▸ WHAT THE EXERCISE ASKS
Print the lines of these entries verbatim, starting with the line that contains "Document page, 1654x931 pixels." and continuing through the last line of the entries.

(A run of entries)
● ● ● ● ● ● ●
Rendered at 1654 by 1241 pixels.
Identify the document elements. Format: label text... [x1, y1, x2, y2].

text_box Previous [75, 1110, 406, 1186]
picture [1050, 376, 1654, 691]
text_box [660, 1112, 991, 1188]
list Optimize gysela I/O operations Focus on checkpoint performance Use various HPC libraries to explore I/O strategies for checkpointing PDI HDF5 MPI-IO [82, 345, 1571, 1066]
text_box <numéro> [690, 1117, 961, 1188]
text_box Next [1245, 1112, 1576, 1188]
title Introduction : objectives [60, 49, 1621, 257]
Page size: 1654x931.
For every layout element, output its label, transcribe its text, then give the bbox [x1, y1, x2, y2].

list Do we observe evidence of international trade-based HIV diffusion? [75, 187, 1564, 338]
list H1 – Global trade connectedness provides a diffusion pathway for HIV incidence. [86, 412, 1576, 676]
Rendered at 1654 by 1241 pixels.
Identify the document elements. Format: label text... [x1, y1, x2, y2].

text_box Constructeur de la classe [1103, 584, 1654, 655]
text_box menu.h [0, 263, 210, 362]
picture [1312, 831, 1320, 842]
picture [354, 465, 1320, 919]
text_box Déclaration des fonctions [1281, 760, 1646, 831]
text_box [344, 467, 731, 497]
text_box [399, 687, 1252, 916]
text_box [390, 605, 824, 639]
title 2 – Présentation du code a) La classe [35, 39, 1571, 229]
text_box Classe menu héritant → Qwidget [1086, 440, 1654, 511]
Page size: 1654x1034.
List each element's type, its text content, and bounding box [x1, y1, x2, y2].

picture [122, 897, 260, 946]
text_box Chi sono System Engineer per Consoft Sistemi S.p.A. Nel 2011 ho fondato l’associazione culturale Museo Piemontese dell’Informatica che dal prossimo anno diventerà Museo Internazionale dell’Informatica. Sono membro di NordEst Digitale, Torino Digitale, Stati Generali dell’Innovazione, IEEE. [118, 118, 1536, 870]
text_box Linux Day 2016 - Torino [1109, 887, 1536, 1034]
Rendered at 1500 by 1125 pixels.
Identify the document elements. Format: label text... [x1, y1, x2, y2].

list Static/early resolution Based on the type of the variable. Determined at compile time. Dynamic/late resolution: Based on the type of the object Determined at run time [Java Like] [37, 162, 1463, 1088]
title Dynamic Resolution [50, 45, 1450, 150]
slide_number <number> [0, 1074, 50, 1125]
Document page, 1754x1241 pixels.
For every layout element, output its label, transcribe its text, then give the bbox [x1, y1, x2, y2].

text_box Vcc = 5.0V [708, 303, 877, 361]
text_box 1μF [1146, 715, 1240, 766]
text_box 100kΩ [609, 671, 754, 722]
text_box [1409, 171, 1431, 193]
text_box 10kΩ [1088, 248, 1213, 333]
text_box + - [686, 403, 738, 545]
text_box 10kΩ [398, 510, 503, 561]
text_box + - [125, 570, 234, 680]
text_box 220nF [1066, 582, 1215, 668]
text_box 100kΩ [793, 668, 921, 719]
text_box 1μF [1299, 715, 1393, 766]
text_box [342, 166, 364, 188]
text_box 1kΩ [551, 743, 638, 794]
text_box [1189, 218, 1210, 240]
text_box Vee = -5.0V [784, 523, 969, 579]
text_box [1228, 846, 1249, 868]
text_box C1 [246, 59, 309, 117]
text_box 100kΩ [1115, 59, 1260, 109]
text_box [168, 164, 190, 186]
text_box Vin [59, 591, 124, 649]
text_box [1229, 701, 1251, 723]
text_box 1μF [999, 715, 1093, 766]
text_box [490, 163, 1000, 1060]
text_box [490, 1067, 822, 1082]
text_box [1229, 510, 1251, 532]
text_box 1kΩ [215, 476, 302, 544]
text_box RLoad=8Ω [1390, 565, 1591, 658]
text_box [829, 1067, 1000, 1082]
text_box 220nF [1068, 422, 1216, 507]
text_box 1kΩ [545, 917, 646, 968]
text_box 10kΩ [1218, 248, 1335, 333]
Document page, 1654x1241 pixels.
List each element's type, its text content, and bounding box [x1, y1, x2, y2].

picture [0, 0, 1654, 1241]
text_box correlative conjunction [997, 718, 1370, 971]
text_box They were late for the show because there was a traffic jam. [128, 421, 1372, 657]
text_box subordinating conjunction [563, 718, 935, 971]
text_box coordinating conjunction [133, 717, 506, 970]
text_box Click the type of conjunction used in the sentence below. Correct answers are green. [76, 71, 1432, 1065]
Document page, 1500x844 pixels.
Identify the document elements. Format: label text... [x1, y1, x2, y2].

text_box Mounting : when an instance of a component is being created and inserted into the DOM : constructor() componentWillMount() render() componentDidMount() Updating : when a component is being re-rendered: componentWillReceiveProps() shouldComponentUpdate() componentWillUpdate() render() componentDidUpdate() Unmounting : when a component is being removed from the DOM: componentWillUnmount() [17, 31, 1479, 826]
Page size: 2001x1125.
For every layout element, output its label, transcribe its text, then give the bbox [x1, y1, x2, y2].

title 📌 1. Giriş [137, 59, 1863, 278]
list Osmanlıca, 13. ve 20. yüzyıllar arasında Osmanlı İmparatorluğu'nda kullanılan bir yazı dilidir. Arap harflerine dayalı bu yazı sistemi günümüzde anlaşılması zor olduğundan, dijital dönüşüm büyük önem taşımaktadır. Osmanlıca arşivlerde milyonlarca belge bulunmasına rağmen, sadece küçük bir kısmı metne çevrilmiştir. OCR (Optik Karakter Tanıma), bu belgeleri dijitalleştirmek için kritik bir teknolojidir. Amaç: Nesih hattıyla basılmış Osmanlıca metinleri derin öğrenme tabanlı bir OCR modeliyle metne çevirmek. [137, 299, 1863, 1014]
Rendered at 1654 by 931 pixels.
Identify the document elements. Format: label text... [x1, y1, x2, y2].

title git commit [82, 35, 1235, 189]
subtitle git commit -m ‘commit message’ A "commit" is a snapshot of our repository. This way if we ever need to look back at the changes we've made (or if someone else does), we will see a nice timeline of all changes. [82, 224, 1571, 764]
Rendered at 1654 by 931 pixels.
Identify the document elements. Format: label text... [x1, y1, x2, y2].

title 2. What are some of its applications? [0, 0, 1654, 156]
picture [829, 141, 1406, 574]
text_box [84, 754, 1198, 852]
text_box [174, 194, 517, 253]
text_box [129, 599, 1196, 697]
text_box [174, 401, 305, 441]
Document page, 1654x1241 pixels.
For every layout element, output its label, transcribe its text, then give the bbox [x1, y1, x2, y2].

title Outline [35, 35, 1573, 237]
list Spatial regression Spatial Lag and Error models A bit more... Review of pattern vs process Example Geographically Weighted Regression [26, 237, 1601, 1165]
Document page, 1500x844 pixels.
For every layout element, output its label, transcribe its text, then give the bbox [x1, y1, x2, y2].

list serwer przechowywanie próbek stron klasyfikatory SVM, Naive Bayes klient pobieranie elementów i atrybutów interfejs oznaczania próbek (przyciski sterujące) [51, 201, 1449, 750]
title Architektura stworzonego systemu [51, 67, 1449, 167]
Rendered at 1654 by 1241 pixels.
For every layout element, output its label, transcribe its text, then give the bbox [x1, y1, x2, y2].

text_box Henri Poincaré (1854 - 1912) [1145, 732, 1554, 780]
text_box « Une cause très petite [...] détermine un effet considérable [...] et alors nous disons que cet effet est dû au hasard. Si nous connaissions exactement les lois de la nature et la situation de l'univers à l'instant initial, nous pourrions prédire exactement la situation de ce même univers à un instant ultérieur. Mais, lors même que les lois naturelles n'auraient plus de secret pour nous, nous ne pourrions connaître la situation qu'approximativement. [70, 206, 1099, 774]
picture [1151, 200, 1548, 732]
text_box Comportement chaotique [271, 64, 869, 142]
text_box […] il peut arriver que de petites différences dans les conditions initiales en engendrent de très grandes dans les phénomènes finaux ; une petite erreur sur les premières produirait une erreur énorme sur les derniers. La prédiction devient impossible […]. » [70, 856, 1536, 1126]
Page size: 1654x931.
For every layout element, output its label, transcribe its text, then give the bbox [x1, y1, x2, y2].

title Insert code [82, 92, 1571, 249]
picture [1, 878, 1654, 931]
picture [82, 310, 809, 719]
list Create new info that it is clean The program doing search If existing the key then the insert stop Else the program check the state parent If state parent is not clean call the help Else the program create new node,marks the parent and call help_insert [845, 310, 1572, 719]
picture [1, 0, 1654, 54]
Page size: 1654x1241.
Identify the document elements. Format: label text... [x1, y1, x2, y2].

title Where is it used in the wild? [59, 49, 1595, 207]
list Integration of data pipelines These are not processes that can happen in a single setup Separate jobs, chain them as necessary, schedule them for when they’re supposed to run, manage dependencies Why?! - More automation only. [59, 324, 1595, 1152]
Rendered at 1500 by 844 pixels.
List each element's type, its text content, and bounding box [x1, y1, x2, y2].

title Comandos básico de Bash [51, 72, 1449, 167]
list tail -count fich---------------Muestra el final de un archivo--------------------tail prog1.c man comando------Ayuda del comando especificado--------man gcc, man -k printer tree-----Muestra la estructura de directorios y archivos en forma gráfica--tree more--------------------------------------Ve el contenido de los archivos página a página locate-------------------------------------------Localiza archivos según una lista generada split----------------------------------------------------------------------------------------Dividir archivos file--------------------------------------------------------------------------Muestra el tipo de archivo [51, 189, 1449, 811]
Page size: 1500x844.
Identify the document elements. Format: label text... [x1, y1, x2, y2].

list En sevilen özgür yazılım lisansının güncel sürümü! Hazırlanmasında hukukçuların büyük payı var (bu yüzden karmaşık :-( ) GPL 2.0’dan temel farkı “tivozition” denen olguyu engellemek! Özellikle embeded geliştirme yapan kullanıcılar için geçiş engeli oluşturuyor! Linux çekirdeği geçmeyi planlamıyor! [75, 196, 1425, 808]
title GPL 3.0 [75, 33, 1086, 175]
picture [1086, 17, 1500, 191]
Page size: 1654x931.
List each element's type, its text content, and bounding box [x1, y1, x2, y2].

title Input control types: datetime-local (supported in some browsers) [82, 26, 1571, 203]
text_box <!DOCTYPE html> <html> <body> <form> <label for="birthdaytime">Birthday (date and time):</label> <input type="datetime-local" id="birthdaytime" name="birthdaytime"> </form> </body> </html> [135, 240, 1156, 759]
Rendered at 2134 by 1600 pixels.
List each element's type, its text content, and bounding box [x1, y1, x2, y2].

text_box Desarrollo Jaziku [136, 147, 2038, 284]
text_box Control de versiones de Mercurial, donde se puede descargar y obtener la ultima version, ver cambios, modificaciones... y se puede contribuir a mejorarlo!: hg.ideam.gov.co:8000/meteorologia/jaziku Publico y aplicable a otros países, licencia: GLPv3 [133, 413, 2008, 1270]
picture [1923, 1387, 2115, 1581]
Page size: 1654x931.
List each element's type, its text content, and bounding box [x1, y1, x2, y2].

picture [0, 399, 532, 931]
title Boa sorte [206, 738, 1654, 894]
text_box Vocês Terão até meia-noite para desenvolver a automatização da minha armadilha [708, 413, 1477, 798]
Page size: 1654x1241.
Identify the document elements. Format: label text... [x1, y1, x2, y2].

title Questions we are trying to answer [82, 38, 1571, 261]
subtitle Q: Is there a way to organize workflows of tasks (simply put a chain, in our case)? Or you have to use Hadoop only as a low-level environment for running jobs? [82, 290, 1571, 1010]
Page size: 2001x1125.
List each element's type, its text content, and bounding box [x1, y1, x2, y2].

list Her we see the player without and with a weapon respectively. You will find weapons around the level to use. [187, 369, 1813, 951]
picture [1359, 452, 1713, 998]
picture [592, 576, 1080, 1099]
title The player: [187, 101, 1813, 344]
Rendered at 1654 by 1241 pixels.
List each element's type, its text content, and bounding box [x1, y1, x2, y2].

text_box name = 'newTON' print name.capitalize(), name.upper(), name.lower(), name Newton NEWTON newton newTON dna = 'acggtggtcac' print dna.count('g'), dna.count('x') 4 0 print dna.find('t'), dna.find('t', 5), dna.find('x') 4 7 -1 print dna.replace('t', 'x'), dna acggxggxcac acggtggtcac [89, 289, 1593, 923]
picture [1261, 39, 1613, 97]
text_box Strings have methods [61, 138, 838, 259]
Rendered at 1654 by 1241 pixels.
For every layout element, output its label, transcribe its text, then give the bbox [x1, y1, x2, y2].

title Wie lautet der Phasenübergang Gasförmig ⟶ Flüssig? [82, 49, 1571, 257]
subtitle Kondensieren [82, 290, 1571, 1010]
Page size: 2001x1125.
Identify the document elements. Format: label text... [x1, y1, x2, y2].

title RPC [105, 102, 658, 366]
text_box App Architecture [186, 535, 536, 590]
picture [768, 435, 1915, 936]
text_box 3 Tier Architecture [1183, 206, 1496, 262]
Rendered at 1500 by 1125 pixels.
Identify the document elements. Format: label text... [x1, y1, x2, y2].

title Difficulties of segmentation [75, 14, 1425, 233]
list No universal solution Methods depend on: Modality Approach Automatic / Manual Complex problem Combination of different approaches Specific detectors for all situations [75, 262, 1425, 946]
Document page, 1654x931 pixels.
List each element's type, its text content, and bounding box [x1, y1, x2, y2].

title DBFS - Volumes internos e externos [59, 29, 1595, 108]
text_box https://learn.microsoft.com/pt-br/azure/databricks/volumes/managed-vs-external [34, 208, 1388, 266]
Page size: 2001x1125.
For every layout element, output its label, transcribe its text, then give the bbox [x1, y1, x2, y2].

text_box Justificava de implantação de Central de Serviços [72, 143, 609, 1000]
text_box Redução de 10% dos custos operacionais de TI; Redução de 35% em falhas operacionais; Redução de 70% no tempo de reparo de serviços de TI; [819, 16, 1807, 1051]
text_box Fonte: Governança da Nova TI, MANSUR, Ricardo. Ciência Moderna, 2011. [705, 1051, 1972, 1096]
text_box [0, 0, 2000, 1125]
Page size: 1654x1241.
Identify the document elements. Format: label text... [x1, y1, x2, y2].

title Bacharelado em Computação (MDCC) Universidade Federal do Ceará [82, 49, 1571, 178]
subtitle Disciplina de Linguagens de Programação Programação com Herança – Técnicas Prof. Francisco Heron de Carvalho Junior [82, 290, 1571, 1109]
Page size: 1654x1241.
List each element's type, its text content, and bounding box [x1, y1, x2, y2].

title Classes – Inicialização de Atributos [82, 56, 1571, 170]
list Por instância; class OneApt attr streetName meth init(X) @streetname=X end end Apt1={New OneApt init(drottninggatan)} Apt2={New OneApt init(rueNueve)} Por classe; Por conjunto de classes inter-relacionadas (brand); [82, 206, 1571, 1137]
● ● ● ● ● ● ●
▸ OUTPUT OF THE EXERCISE
Document page, 1654x931 pixels.
List each element's type, its text content, and bounding box [x1, y1, x2, y2].

title DBFS - Volumes internos e externos [59, 29, 1595, 108]
text_box https://learn.microsoft.com/pt-br/azure/databricks/volumes/managed-vs-external [34, 208, 1388, 266]
Page size: 2001x1125.
For every layout element, output its label, transcribe its text, then give the bbox [x1, y1, x2, y2].

text_box Justificava de implantação de Central de Serviços [72, 143, 609, 1000]
text_box Redução de 10% dos custos operacionais de TI; Redução de 35% em falhas operacionais; Redução de 70% no tempo de reparo de serviços de TI; [819, 16, 1807, 1051]
text_box Fonte: Governança da Nova TI, MANSUR, Ricardo. Ciência Moderna, 2011. [705, 1051, 1972, 1096]
text_box [0, 0, 2000, 1125]
Page size: 1654x1241.
Identify the document elements. Format: label text... [x1, y1, x2, y2].

title Bacharelado em Computação (MDCC) Universidade Federal do Ceará [82, 49, 1571, 178]
subtitle Disciplina de Linguagens de Programação Programação com Herança – Técnicas Prof. Francisco Heron de Carvalho Junior [82, 290, 1571, 1109]
Page size: 1654x1241.
List each element's type, its text content, and bounding box [x1, y1, x2, y2].

title Classes – Inicialização de Atributos [82, 56, 1571, 170]
list Por instância; class OneApt attr streetName meth init(X) @streetname=X end end Apt1={New OneApt init(drottninggatan)} Apt2={New OneApt init(rueNueve)} Por classe; Por conjunto de classes inter-relacionadas (brand); [82, 206, 1571, 1137]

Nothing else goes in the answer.